◆ 本文:
..........

夜は外食し、面白そうなコンサートもないから家に帰って映画でもと歩いていると、昼間閉まっていた近所のサンタ・マリア・グロリオーザ・デイ・フラーリ聖堂(Basilica di Santa Maria Gloriosa dei Frari)の脇のドアが開いている。きっと何かイヴェントがあるのだろうと入ってみるとアメリカの私立高校の生徒のコーラスのコンサートだった。かなりのハイレベル。あの高校生たちにしてもヴェネツィアのこんな由緒ある教会の、ティツィアーノ(イタリア、ルネッサンス期を代表する画家の一人ティツィアーノ・ヴェチェッリオ、イタリアでは一般的に「ティツィアーノ」で通じる)の名作の前で合唱するなんて、どんな気持ちがするものかと想像してみる。
ティツィアーノの名作『聖母被昇天』
*****
翌朝はリアルト橋に近い有名な魚市場に行く。ミラノの魚屋に比べると種類が豊富。
冒頭に書いた様な経緯でオーブンで焼く様にサン・ピエールを丸ごと一尾、夜トレヴィソに住むお母さんのところに持って行くのだとアンコウを一尾と菖蒲の花束を買った。
「家に戻る前にアペリティーボする?」と聞くので
「私に払わせてくれるならよろこんで。」と答える。
昨晩のアペリティーボも夕食も彼女が払っているのだ。
家に戻り、二人で食事の支度をする。
サラダは既にあった物に、庭の菜園の野菜を足した。
先に気を回して心配した、どの様にテーブルに運ぶかに関しては、約束の時間通りにやってきたカルラが「銘々皿に取り分けましょう。私がするわ。」とそれは見事な手つきで丸ごとの魚を3枚の皿に取り分けた。

..........

◆ 提供データ:
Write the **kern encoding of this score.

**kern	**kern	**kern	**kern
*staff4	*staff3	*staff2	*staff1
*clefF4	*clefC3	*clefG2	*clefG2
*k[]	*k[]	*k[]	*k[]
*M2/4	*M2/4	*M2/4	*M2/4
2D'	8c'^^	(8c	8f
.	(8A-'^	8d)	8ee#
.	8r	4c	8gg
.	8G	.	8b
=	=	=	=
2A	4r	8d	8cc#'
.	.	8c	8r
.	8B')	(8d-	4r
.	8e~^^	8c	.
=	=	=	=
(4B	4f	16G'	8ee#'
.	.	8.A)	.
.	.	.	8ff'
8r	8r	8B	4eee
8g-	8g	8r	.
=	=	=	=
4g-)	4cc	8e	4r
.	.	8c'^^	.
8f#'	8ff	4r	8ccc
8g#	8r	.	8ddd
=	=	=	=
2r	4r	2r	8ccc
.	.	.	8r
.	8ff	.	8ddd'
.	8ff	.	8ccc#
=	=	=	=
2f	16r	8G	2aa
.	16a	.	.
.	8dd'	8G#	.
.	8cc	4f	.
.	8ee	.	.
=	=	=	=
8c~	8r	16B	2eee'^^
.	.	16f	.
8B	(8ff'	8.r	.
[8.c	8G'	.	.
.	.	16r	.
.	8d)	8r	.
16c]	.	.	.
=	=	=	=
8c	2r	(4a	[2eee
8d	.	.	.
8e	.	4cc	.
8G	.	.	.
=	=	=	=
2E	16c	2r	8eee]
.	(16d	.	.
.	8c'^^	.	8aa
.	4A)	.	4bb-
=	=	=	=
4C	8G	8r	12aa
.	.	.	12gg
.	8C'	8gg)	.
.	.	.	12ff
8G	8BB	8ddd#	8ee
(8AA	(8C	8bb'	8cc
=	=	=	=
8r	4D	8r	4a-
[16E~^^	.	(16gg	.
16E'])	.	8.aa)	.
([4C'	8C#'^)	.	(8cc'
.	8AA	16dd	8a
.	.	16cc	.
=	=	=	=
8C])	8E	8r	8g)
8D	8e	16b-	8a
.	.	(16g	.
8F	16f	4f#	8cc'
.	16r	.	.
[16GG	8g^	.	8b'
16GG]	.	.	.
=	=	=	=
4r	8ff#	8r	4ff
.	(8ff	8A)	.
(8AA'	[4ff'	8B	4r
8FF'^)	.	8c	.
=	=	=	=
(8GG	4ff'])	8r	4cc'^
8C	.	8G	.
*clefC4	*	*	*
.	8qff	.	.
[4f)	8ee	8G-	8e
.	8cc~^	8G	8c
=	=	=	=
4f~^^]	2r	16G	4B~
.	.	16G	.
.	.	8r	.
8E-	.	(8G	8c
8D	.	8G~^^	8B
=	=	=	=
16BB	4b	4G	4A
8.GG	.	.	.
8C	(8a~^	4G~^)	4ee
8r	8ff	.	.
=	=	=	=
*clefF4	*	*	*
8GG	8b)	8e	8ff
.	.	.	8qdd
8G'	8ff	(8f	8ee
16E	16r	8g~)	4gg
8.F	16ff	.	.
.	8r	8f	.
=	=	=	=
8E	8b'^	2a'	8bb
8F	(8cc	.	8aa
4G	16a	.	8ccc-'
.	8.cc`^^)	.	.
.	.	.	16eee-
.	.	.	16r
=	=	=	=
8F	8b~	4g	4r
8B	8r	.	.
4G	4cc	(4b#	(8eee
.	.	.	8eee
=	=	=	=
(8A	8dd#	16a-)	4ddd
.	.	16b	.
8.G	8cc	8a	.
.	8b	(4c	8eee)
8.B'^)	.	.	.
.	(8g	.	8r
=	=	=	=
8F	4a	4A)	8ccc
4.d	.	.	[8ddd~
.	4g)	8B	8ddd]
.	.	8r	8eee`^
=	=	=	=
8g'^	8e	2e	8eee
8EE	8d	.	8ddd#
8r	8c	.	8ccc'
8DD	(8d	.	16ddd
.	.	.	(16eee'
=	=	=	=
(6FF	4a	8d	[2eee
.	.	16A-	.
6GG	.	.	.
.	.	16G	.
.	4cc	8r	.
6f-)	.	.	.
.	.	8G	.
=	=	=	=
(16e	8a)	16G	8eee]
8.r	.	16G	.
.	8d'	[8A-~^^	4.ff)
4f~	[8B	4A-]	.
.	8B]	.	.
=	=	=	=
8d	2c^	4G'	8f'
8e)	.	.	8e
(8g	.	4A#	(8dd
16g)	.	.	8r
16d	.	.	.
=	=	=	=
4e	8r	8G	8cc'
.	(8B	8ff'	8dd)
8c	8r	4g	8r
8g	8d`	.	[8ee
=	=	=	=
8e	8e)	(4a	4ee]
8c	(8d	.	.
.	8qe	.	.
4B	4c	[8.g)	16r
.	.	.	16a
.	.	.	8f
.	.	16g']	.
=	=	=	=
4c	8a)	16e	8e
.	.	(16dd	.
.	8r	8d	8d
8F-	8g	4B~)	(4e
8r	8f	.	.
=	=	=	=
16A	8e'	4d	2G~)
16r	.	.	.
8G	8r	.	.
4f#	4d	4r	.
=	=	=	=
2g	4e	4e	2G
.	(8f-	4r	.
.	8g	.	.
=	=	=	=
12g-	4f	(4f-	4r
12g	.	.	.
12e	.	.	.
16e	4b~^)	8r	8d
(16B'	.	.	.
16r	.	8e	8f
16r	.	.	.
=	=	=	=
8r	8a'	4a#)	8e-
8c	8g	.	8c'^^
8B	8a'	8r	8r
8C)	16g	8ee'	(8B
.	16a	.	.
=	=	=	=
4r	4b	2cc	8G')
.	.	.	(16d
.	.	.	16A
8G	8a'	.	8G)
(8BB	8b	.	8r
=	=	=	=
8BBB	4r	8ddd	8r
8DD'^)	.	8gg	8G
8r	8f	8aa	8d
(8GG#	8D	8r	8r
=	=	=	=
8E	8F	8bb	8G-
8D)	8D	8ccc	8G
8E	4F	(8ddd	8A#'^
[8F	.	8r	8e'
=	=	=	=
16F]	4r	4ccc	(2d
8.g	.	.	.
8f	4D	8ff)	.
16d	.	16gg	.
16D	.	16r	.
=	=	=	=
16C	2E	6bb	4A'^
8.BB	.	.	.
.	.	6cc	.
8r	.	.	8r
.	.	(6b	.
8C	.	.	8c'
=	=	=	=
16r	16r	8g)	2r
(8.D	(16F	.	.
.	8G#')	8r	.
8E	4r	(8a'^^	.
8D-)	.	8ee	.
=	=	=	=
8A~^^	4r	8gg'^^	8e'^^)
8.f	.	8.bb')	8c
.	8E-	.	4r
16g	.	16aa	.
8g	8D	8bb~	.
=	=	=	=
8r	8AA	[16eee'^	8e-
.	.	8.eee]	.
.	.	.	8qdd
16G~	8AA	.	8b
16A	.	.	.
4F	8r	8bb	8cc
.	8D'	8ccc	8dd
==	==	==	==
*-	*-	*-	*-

..........

◆ 目的 1: 本文で、リアルト橋近くの魚市場で買ったと書かれている品をすべて挙げてください。
◆ 目的 2: 本文から、「ティツィアーノの名作『聖母被昇天』」という語句を含む箇所で始まり「家に戻り、二人で食事の支度をする。」で終わる部分を、一字も変えずに抜き出してください。
データは本文とは別の出典から取られたものです。

◆ 実行結果 1: サン・ピエール(丸ごと一尾)、アンコウ(一尾)、菖蒲の花束

◆ 実行結果 2:
ティツィアーノの名作『聖母被昇天』
*****
翌朝はリアルト橋に近い有名な魚市場に行く。ミラノの魚屋に比べると種類が豊富。
冒頭に書いた様な経緯でオーブンで焼く様にサン・ピエールを丸ごと一尾、夜トレヴィソに住むお母さんのところに持って行くのだとアンコウを一尾と菖蒲の花束を買った。
「家に戻る前にアペリティーボする?」と聞くので
「私に払わせてくれるならよろこんで。」と答える。
昨晩のアペリティーボも夕食も彼女が払っているのだ。
家に戻り、二人で食事の支度をする。